Evaluasi Program Makan Bergizi Gratis: BGN Sisir Ulang Titik Lokasi Demi Efektivitas Target

Evaluasi Program Makan Bergizi Gratis: BGN Sisir Ulang Titik Lokasi Demi Efektivitas Target

Sekolapedia – 21 Juli 2026 | Badan Gizi Nasional (BGN) saat ini tengah melakukan penyisiran data secara komprehensif terhadap titik-titik Satuan Pelayanan Pemenuhan Gizi (SPPG) untuk memastikan program makan bergizi gratis berjalan tepat sasaran. Langkah ini diambil untuk memperbaiki pola distribusi layanan agar lebih selaras dengan kebutuhan wilayah, khususnya di daerah yang memiliki angka stunting tinggi.
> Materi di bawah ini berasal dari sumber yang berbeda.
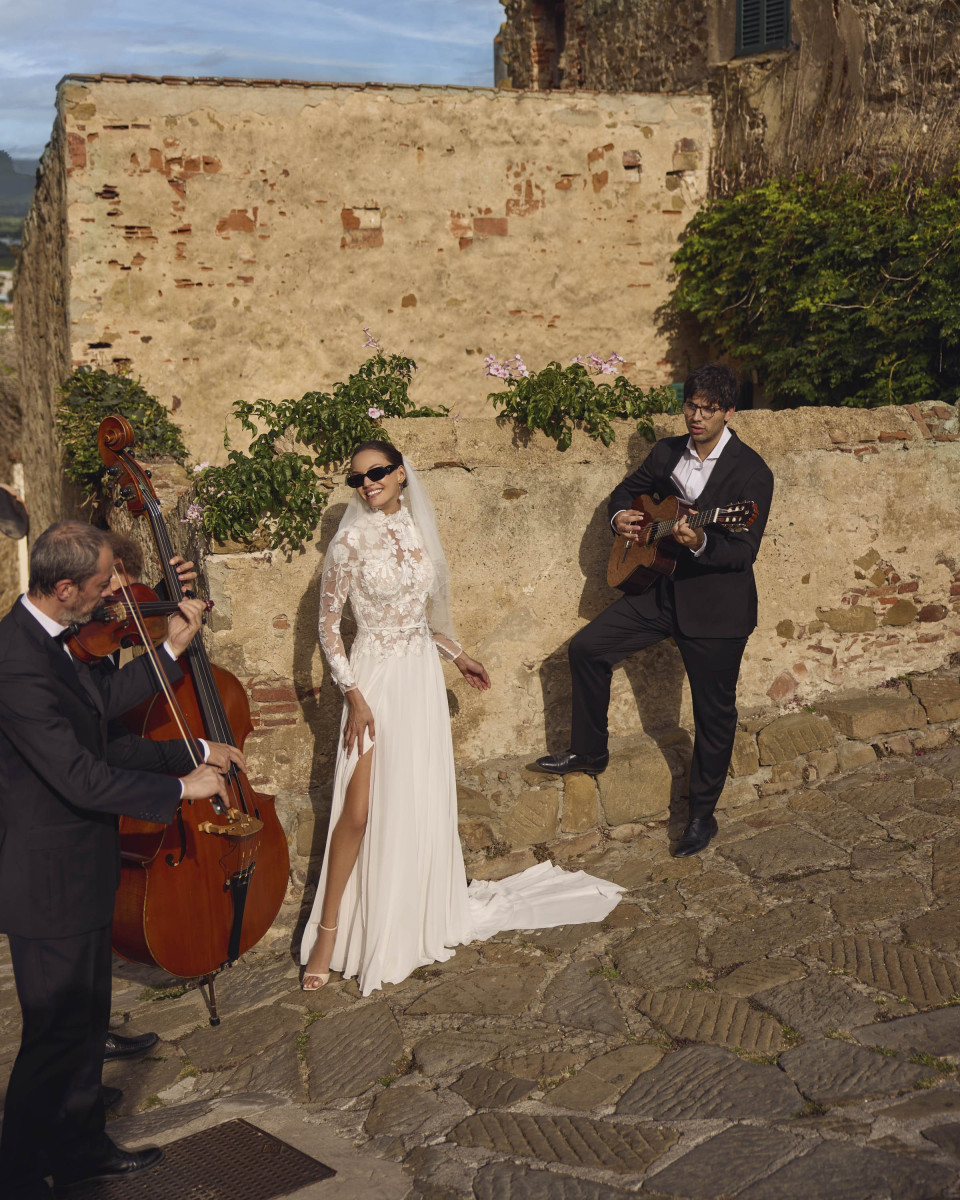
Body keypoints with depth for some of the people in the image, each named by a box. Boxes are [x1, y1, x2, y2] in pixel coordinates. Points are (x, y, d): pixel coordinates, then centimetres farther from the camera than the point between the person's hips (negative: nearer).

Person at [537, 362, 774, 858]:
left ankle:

Wakil Kepala BGN, Agustina Arumsari, menjelaskan bahwa pada tahap awal operasional, pendirian SPPG sering kali hanya didasarkan pada ketersediaan lokasi dapur di sekitar sekolah tanpa mempertimbangkan pemetaan kebutuhan gizi yang mendalam. Akibatnya, terjadi penumpukan titik pelayanan di wilayah tertentu yang memicu persaingan antar-mitra. Melalui evaluasi ini, BGN berupaya memastikan setiap unit pelayanan benar-benar menjangkau penerima manfaat yang paling membutuhkan.

Di sisi lain, Presiden RI Prabowo Subianto menegaskan kembali komitmen pemerintah dalam menjalankan program ini. Dalam Sidang Kabinet Paripurna, Presiden menekankan bahwa kemampuan suatu bangsa dalam memberikan asupan pangan bergizi bagi rakyatnya adalah ukuran paling mendasar dari sebuah peradaban. Presiden menepis kritik mengenai pemborosan anggaran dengan menegaskan bahwa investasi pada gizi anak, ibu hamil, dan lansia adalah langkah krusial untuk menekan angka stunting yang masih cukup tinggi di Indonesia.

Sementara itu, implementasi di lapangan terus berjalan. Di Kabupaten Brebes, sebanyak 203 dari 226 mitra telah resmi beroperasi melayani sekitar 449.000 penerima manfaat. Selain memberikan dampak gizi, program ini juga menjadi stimulan ekonomi kerakyatan dengan melibatkan UMKM, petani, peternak, dan nelayan lokal dalam penyediaan bahan baku.

Meski demikian, program makan bergizi gratis ini tidak lepas dari sorotan. Sekretaris Jenderal PDI Perjuangan, Hasto Kristiyanto, melontarkan kritik terkait mekanisme pelaksanaan yang dinilai masih bersifat top-down. Pihaknya mendorong evaluasi besar-besaran, terutama setelah munculnya berbagai laporan mengenai kualitas makanan hingga kasus keracunan. Hasto menekankan pentingnya transparansi, terutama terkait dugaan keterlibatan kader partai dalam proyek tersebut. Ia juga menyoroti perlunya pelibatan partisipasi masyarakat akar rumput agar program ini tidak sekadar menjadi ajang komersialisasi oleh pemburu rente.

🔖 Baca juga:
Mengenal Doa Selamat: Keajaiban dan Manfaatnya dalam Hidup Sehari-hari

Secara keseluruhan, tantangan utama yang dihadapi pemerintah saat ini adalah menyeimbangkan antara kecepatan distribusi dan kualitas layanan. Ke depan, sinkronisasi data antar-wilayah dan pengawasan ketat terhadap setiap dapur SPPG akan menjadi kunci keberhasilan program ini dalam mencetak generasi yang lebih sehat dan bebas dari stunting, sekaligus memastikan anggaran negara dikelola dengan akuntabilitas yang tinggi.